Jommelli, Nicolo


Frequently spelled Niccolo or Nicola Jomelli. A celebrated composer of the school of Scarlatti and Pergolesi, and noted both for his numerous operas and his excellent sacred music, being the last of the great Roman church composers. Born at Aversa, formerly Avellino, a little town not far from Naples, where he received his first instruction in music under the canon, Mozillo. In 1730 he went to Naples, where he studied at the Conservatory of San Onofrio and the Conservatory degli Poveri di Gesu Criste, later at Pieta der Turchini, where he was in the classes of Leo, Feo, Prato and Marchini. His first compositions were ballets of no particular worth, but in 1737, then twenty-three years old, he wrote his first opera, L'Errore Amoroso, under the assumed name of Valentino. So great was its success that he wrote another called Oroardo, the following year, produced under his own name. He was called to Rome in 1740, and under the patronage of the Cardinal of York he wrote Ricimero, his first grand opera, and Astiannasse. He then went to Bologna, where he became acquainted with Martini and there his Ezio came out in 1741. Later went to Naples, Venice and Vienna, where  he met the famous poet, Metastasio, with whom he formed a lasting friendship, and where he had the honor of teaching Empress Maria Theresa. He returned to Rome in 1749 and took the position of chapelmaster at St. Peter's Cathedral. Here he wrote many sacred compositions. In 1754 he became chapelmaster to the Duke of Würtemberg. On his return to Naples in 1770, Armida, one of his best operas, was hissed off the stage and Demofoonte and Ifigenia were also distasteful to the Neapolitans. His disappointment at their failure is thought to be the cause of a stroke of paralysis in 1773. It did not prove fatal, however, and he was afterwards able to compose a cantata in honor of the birth of a Prince of Naples, and his last composition in 1774, the beautiful and elaborate Miserere for two soprano voices and chorus, set to a version of the 51st Psalm by his friend Mattei. This composition is considered by some his masterpiece, but it is too difficult to perform to advantage. The King of Portugal tried in vain to bring him to Lisbon but had to be content with the operas written annually   for him. Death prevented Jommelli from fulfilling one of the commissions of His Highness for two operas and a cantata.
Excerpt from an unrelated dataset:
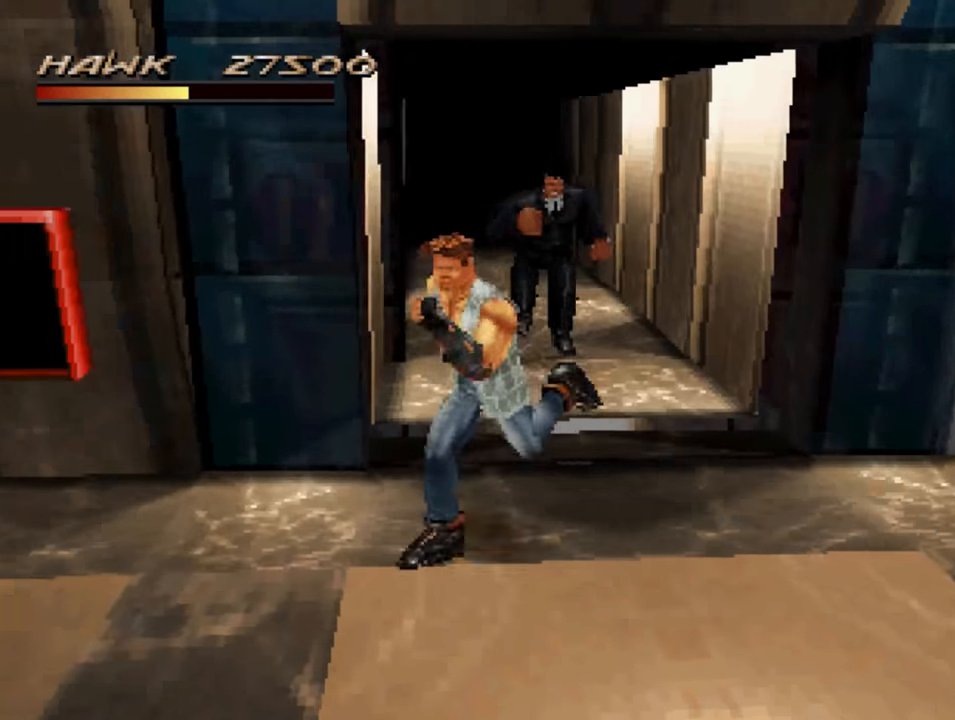
{"buttons": [], "left_stick": "down-left", "right_stick": "center", "events": [[450, "R1", "up"]]}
Jommelli was buried in state, a requiem especially composed for the occasion being sung at the funeral, in which all the musicians of Naples took part. Among his sacred music are the oratorios, Isacco Figura del Redentore, Betulia Liberata, Santa Elena al Calvario, La Nativita di Maria Vergini, and La Passione, for four voices, chorus and orchestra, which is the best of this class; cantatas; masses; a Te Deum; graduals; psalms; responses; a motet for five voices' offertories, one with an Alleluja chorus in four parts; a requiem; and misereres. Some especially good works for double chorus are a Dixit; two Inconvertendos; a Laudate, written in Venice; a Magnificat with echo; and a hymn to St. Peter, sung annually at Rome on the Festival of St. Peter as late as 1852. For the above mentioned Laudate he was appointed director of the Conservatorio degl' Incurabili. In addition to the operas already named he wrote Penelope; Enea nel Lazio; II re Pastore; Nitteti; La Clemenzo di Tito; Alessandro nell Indie; II Fedonte; L'Olympiade; Endimone; II Pastorelle Illustra; L'Isola Disability; and the comic operas II Matrimonio per Concorso; La Schiava Liberata; II Cacciatore Deluse; Ifigenia in Tauride; and Ifigenia in Aulide. During his long stay at Rome he brought out Artaserse; L'Incantato; Atillo Regolo; Talestri; and Semiramida. Of his operas which number about fifty, Didone is considered the best, and Merope the most popular. Though Jommelli was Mozart's model, that master considered his dramas " too lofty and antique for theatrical performance." The dance music in his operas has been a model for European composers. Jommelli was the first to break Scarlatti's rule of using the da capo or repeat, and tended to make the music of the opera more natural  and better in accord with the sentiment expressed. For this reason he may be called the predecessor of Gluck.